Work instruction: Please transcribe every record below exactly, leaving out the pictures.

Provided information:
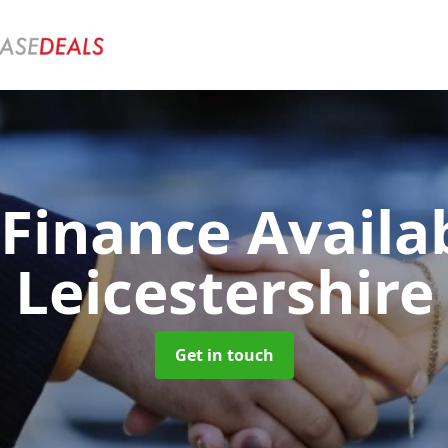
 Finance Availa
Leicestershire
Get in touch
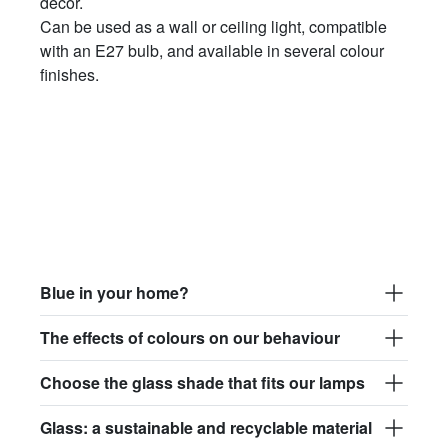
décor.
Can be used as a wall or ceiling light, compatible
with an E27 bulb, and available in several colour
finishes.
Blue in your home?
The effects of colours on our behaviour
Choose the glass shade that fits our lamps
Glass: a sustainable and recyclable material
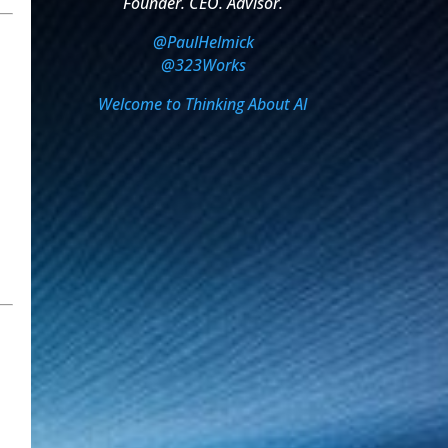
Founder. CEO. Advisor.
@PaulHelmick
@323Works
Welcome to Thinking About AI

Finished exercise:
 Finance Availa
Leicestershire
Get in touch
décor.
Can be used as a wall or ceiling light, compatible
with an E27 bulb, and available in several colour
finishes.
Blue in your home?
The effects of colours on our behaviour
Choose the glass shade that fits our lamps
Glass: a sustainable and recyclable material
Founder. CEO. Advisor.
@PaulHelmick
@323Works
Welcome to Thinking About AI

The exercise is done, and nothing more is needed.